» Excerpted passage
Rainy day ephinay

Nov 13, 2007 09:45

Apparently the amount of work that I'm putting in is not enough. Nor is my study method. I have to try something different, and study smarter, or else I just may as well quit school and sign up for a life of dead end jobs. I know that it is partly my fault for why my grades are. but G-d Damn't!! I hate this. It was unnerving just how accurate he was about my own self defeat cycle. I fear the un-pending doom of my grades and freak out. Then scramble to pick up the pieces and try to hold it all together. This has never been healthy, but at least I was able to keep up a 3.0 average. Well here that's not the case. The classes are only going to become more and more difficult. And Bio is just the beginning, then I have genetics, ecology, stats for reseasrch, anatomy and phys. I mean, jeezus! Sciences are one of The hardest majors so of course I pick it. "slams head into wall". As disappointed as I am in my grades, I can't give up. There is no future for me by not finishing school. So instead, I'm going to go see my professor and tell him. "Well I need to try something different so I figure I'd go to you now about lab instead of struggling on my own. My other classes also require even more time. Fucking A, as if 2 hours of studying a night isn't enough. Well when I can...I procrastinate which is once again my fault. *sighs* well the only thing to do now is to try something different. Cause life ain't going to get easier or better by being mopey. It's cool that instead of feeling defeated I feel invigorated. The mopeness passed on with the next!

» Exercise aim
Copy out the entire blog post about grades and study habits, word for word. The records have no connection to the blog post.

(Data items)

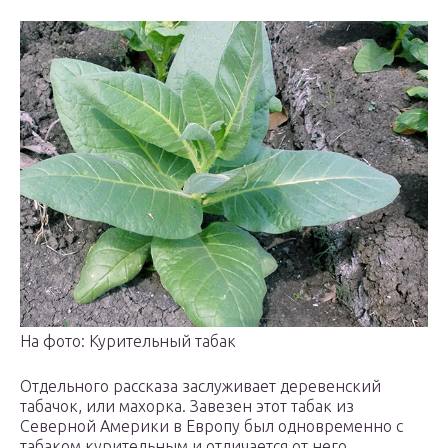
На фото: Курительный табак
Отдельного рассказа заслуживает деревенский
табачок, или махорка. Завезен этот табак из
Северной Америки в Европу был одновременно с
табаком курительным и отличается от него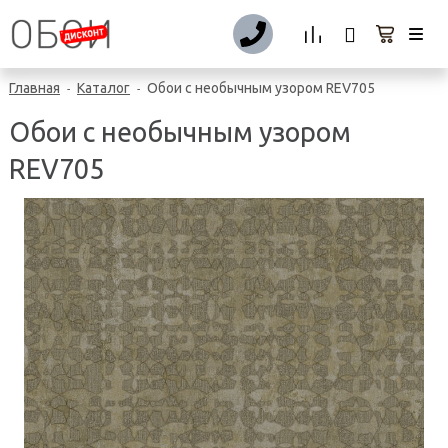
Главная
Каталог
Обои с необычным узором REV705
-
-
Обои с необычным узором
REV705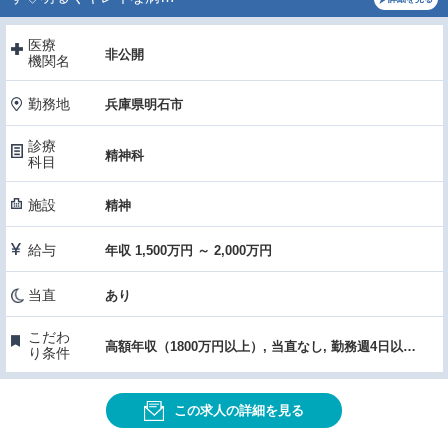
医療
非公開
機関名
勤務地
兵庫県明石市
診療
精神科
科目
施設
精神
給与
年収 1,500万円 ～ 2,000万円
当直
あり
こだわ
高額年収（1800万円以上）, 当直なし, 勤務週4日以下, 駅チカ・通勤便利, 専門医取得・認定施設, 医療機器・設備充実, 転科OK・未経験歓迎
り条件
この求人の詳細を見る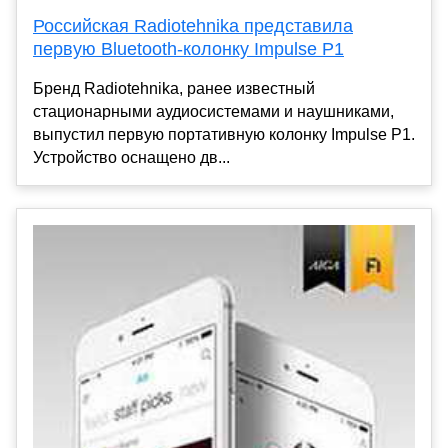
Российская Radiotehnika представила
первую Bluetooth-колонку Impulse P1
Бренд Radiotehnika, ранее известный
стационарными аудиосистемами и наушниками,
выпустил первую портативную колонку Impulse P1.
Устройство оснащено дв...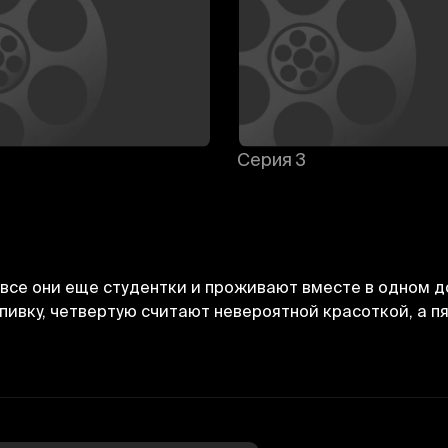
Серия 3
все они еще студентки и проживают вместе в одном до
выпивку, четвертую считают невероятной красоткой, а 
Bekor qilish
Tizimga kirish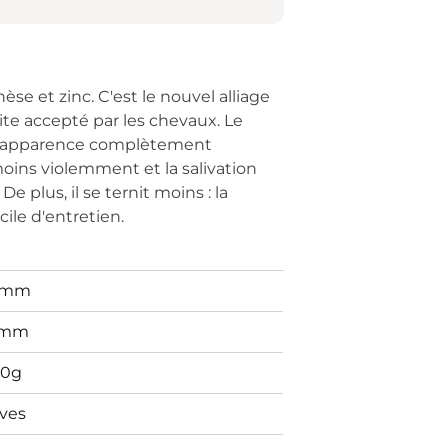
se et zinc. C'est le nouvel alliage
e accepté par les chevaux. Le
ne apparence complètement
 moins violemment et la salivation
e plus, il se ternit moins : la
cile d'entretien.
5mm
4mm
0g
ives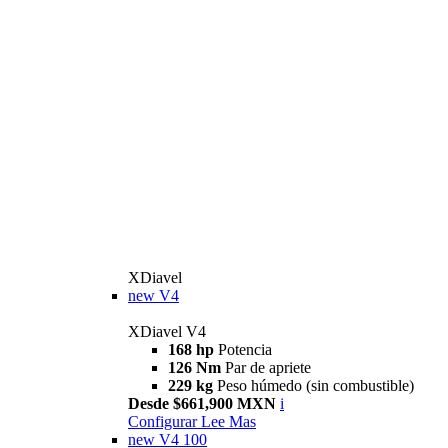
XDiavel
new
V4
XDiavel V4
168 hp
Potencia
126 Nm
Par de apriete
229 kg
Peso húmedo (sin combustible)
Desde $661,900 MXN
i
Configurar
Lee Mas
new
V4 100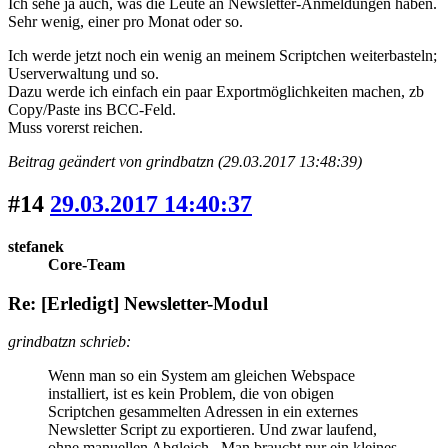
Ich sehe ja auch, was die Leute an Newsletter-Anmeldungen haben.
Sehr wenig, einer pro Monat oder so.
Ich werde jetzt noch ein wenig an meinem Scriptchen weiterbasteln;
Userverwaltung und so.
Dazu werde ich einfach ein paar Exportmöglichkeiten machen, zb
Copy/Paste ins BCC-Feld.
Muss vorerst reichen.
Beitrag geändert von grindbatzn (29.03.2017 13:48:39)
#14
29.03.2017 14:40:37
stefanek
Core-Team
Re: [Erledigt] Newsletter-Modul
grindbatzn schrieb:
Wenn man so ein System am gleichen Webspace
installiert, ist es kein Problem, die von obigen
Scriptchen gesammelten Adressen in ein externes
Newsletter Script zu exportieren. Und zwar laufend,
ohne manuellen Abgleich. Man braucht nur ein kleines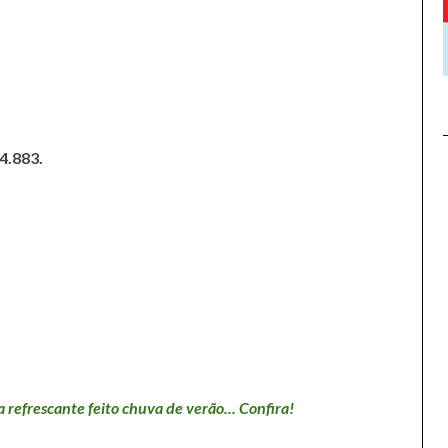
 4.883.
 refrescante feito chuva de verão... Confira!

» Problem solution
Rainy day ephinay

Nov 13, 2007 09:45

Apparently the amount of work that I'm putting in is not enough. Nor is my study method. I have to try something different, and study smarter, or else I just may as well quit school and sign up for a life of dead end jobs. I know that it is partly my fault for why my grades are. but G-d Damn't!! I hate this. It was unnerving just how accurate he was about my own self defeat cycle. I fear the un-pending doom of my grades and freak out. Then scramble to pick up the pieces and try to hold it all together. This has never been healthy, but at least I was able to keep up a 3.0 average. Well here that's not the case. The classes are only going to become more and more difficult. And Bio is just the beginning, then I have genetics, ecology, stats for reseasrch, anatomy and phys. I mean, jeezus! Sciences are one of The hardest majors so of course I pick it. "slams head into wall". As disappointed as I am in my grades, I can't give up. There is no future for me by not finishing school. So instead, I'm going to go see my professor and tell him. "Well I need to try something different so I figure I'd go to you now about lab instead of struggling on my own. My other classes also require even more time. Fucking A, as if 2 hours of studying a night isn't enough. Well when I can...I procrastinate which is once again my fault. *sighs* well the only thing to do now is to try something different. Cause life ain't going to get easier or better by being mopey. It's cool that instead of feeling defeated I feel invigorated. The mopeness passed on with the next!